▶ **Your assignment**: Can you quote every line of the records below word for word, keeping each line break where it falls?

▶ **Records to use**:
# # # #

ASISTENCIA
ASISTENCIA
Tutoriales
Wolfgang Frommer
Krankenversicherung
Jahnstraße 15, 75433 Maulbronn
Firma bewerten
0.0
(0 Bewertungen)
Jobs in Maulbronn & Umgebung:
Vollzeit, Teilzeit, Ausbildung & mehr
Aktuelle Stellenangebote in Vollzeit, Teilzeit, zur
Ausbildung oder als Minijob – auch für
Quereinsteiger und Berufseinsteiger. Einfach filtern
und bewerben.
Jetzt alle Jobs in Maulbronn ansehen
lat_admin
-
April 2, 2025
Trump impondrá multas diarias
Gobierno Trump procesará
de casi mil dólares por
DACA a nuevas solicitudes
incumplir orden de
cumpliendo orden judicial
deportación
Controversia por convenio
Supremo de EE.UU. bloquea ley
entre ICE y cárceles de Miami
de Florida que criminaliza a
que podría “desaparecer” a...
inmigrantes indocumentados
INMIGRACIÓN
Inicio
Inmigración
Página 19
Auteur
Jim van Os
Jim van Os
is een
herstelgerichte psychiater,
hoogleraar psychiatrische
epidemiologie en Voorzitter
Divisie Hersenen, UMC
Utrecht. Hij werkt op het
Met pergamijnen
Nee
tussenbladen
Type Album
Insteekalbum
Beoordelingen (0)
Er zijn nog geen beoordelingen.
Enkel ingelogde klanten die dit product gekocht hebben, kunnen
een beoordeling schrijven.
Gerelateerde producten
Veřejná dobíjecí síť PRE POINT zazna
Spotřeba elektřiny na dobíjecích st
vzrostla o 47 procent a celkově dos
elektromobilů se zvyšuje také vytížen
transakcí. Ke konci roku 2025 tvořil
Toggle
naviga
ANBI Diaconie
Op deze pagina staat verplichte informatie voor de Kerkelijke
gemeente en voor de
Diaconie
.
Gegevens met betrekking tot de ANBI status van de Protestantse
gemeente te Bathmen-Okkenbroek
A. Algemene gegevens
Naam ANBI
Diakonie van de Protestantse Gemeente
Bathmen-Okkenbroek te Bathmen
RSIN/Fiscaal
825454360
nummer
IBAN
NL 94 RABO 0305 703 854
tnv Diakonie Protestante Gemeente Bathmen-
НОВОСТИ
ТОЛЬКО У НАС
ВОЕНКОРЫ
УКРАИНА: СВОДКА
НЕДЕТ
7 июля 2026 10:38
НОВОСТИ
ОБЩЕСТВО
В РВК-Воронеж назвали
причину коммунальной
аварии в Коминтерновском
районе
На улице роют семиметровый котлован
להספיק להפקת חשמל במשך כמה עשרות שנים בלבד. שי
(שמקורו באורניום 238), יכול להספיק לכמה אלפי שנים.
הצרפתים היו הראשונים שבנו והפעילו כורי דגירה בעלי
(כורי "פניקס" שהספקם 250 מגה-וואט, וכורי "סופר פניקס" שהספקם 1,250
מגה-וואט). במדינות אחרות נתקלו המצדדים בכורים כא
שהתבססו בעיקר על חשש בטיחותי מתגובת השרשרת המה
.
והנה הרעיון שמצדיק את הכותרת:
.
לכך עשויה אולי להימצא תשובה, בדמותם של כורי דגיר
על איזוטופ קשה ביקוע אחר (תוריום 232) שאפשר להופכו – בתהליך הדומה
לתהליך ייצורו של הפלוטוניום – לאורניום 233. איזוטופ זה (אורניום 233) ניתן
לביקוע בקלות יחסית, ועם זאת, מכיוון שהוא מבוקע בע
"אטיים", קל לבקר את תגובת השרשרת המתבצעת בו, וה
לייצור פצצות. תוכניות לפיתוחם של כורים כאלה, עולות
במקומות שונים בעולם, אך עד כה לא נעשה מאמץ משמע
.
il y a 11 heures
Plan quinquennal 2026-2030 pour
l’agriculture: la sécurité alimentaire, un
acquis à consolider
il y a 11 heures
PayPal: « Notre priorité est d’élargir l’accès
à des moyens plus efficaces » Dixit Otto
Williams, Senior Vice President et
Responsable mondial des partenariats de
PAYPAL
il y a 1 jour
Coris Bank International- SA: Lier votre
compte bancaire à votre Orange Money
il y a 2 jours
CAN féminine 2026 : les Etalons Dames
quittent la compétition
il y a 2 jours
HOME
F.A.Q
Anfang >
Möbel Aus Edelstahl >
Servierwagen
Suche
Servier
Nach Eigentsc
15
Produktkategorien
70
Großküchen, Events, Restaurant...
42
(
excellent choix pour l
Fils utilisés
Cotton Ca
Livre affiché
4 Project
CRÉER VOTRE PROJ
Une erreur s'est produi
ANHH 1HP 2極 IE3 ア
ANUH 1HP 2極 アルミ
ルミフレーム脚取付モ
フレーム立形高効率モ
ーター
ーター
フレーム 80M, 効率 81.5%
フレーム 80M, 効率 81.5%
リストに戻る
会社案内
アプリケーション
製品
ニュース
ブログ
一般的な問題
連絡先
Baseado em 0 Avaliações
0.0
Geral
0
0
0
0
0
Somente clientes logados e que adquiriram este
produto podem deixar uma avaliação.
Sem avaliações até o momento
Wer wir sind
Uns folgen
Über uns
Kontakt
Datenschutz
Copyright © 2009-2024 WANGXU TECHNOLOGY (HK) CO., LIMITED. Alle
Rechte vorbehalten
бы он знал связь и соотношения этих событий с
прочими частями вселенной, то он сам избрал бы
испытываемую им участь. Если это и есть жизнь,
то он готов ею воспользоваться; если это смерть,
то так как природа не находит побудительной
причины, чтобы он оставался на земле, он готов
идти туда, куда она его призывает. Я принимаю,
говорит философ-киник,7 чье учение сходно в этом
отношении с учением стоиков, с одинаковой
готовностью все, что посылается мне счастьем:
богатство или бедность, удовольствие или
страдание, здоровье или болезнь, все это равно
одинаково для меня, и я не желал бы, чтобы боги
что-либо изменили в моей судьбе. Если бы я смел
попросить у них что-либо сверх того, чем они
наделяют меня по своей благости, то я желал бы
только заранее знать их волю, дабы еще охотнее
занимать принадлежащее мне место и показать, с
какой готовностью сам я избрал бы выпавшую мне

# # # #

▶ **Solution to the exercise**:
ASISTENCIA
ASISTENCIA
Tutoriales
Wolfgang Frommer
Krankenversicherung
Jahnstraße 15, 75433 Maulbronn
Firma bewerten
0.0
(0 Bewertungen)
Jobs in Maulbronn & Umgebung:
Vollzeit, Teilzeit, Ausbildung & mehr
Aktuelle Stellenangebote in Vollzeit, Teilzeit, zur
Ausbildung oder als Minijob – auch für
Quereinsteiger und Berufseinsteiger. Einfach filtern
und bewerben.
Jetzt alle Jobs in Maulbronn ansehen
lat_admin
-
April 2, 2025
Trump impondrá multas diarias
Gobierno Trump procesará
de casi mil dólares por
DACA a nuevas solicitudes
incumplir orden de
cumpliendo orden judicial
deportación
Controversia por convenio
Supremo de EE.UU. bloquea ley
entre ICE y cárceles de Miami
de Florida que criminaliza a
que podría “desaparecer” a...
inmigrantes indocumentados
INMIGRACIÓN
Inicio
Inmigración
Página 19
Auteur
Jim van Os
Jim van Os
is een
herstelgerichte psychiater,
hoogleraar psychiatrische
epidemiologie en Voorzitter
Divisie Hersenen, UMC
Utrecht. Hij werkt op het
Met pergamijnen
Nee
tussenbladen
Type Album
Insteekalbum
Beoordelingen (0)
Er zijn nog geen beoordelingen.
Enkel ingelogde klanten die dit product gekocht hebben, kunnen
een beoordeling schrijven.
Gerelateerde producten
Veřejná dobíjecí síť PRE POINT zazna
Spotřeba elektřiny na dobíjecích st
vzrostla o 47 procent a celkově dos
elektromobilů se zvyšuje také vytížen
transakcí. Ke konci roku 2025 tvořil
Toggle
naviga
ANBI Diaconie
Op deze pagina staat verplichte informatie voor de Kerkelijke
gemeente en voor de
Diaconie
.
Gegevens met betrekking tot de ANBI status van de Protestantse
gemeente te Bathmen-Okkenbroek
A. Algemene gegevens
Naam ANBI
Diakonie van de Protestantse Gemeente
Bathmen-Okkenbroek te Bathmen
RSIN/Fiscaal
825454360
nummer
IBAN
NL 94 RABO 0305 703 854
tnv Diakonie Protestante Gemeente Bathmen-
НОВОСТИ
ТОЛЬКО У НАС
ВОЕНКОРЫ
УКРАИНА: СВОДКА
НЕДЕТ
7 июля 2026 10:38
НОВОСТИ
ОБЩЕСТВО
В РВК-Воронеж назвали
причину коммунальной
аварии в Коминтерновском
районе
На улице роют семиметровый котлован
להספיק להפקת חשמל במשך כמה עשרות שנים בלבד. שי
(שמקורו באורניום 238), יכול להספיק לכמה אלפי שנים.
הצרפתים היו הראשונים שבנו והפעילו כורי דגירה בעלי
(כורי "פניקס" שהספקם 250 מגה-וואט, וכורי "סופר פניקס" שהספקם 1,250
מגה-וואט). במדינות אחרות נתקלו המצדדים בכורים כא
שהתבססו בעיקר על חשש בטיחותי מתגובת השרשרת המה
.
והנה הרעיון שמצדיק את הכותרת:
.
לכך עשויה אולי להימצא תשובה, בדמותם של כורי דגיר
על איזוטופ קשה ביקוע אחר (תוריום 232) שאפשר להופכו – בתהליך הדומה
לתהליך ייצורו של הפלוטוניום – לאורניום 233. איזוטופ זה (אורניום 233) ניתן
לביקוע בקלות יחסית, ועם זאת, מכיוון שהוא מבוקע בע
"אטיים", קל לבקר את תגובת השרשרת המתבצעת בו, וה
לייצור פצצות. תוכניות לפיתוחם של כורים כאלה, עולות
במקומות שונים בעולם, אך עד כה לא נעשה מאמץ משמע
.
il y a 11 heures
Plan quinquennal 2026-2030 pour
l’agriculture: la sécurité alimentaire, un
acquis à consolider
il y a 11 heures
PayPal: « Notre priorité est d’élargir l’accès
à des moyens plus efficaces » Dixit Otto
Williams, Senior Vice President et
Responsable mondial des partenariats de
PAYPAL
il y a 1 jour
Coris Bank International- SA: Lier votre
compte bancaire à votre Orange Money
il y a 2 jours
CAN féminine 2026 : les Etalons Dames
quittent la compétition
il y a 2 jours
HOME
F.A.Q
Anfang >
Möbel Aus Edelstahl >
Servierwagen
Suche
Servier
Nach Eigentsc
15
Produktkategorien
70
Großküchen, Events, Restaurant...
42
(
excellent choix pour l
Fils utilisés
Cotton Ca
Livre affiché
4 Project
CRÉER VOTRE PROJ
Une erreur s'est produi
ANHH 1HP 2極 IE3 ア
ANUH 1HP 2極 アルミ
ルミフレーム脚取付モ
フレーム立形高効率モ
ーター
ーター
フレーム 80M, 効率 81.5%
フレーム 80M, 効率 81.5%
リストに戻る
会社案内
アプリケーション
製品
ニュース
ブログ
一般的な問題
連絡先
Baseado em 0 Avaliações
0.0
Geral
0
0
0
0
0
Somente clientes logados e que adquiriram este
produto podem deixar uma avaliação.
Sem avaliações até o momento
Wer wir sind
Uns folgen
Über uns
Kontakt
Datenschutz
Copyright © 2009-2024 WANGXU TECHNOLOGY (HK) CO., LIMITED. Alle
Rechte vorbehalten
бы он знал связь и соотношения этих событий с
прочими частями вселенной, то он сам избрал бы
испытываемую им участь. Если это и есть жизнь,
то он готов ею воспользоваться; если это смерть,
то так как природа не находит побудительной
причины, чтобы он оставался на земле, он готов
идти туда, куда она его призывает. Я принимаю,
говорит философ-киник,7 чье учение сходно в этом
отношении с учением стоиков, с одинаковой
готовностью все, что посылается мне счастьем:
богатство или бедность, удовольствие или
страдание, здоровье или болезнь, все это равно
одинаково для меня, и я не желал бы, чтобы боги
что-либо изменили в моей судьбе. Если бы я смел
попросить у них что-либо сверх того, чем они
наделяют меня по своей благости, то я желал бы
только заранее знать их волю, дабы еще охотнее
занимать принадлежащее мне место и показать, с
какой готовностью сам я избрал бы выпавшую мне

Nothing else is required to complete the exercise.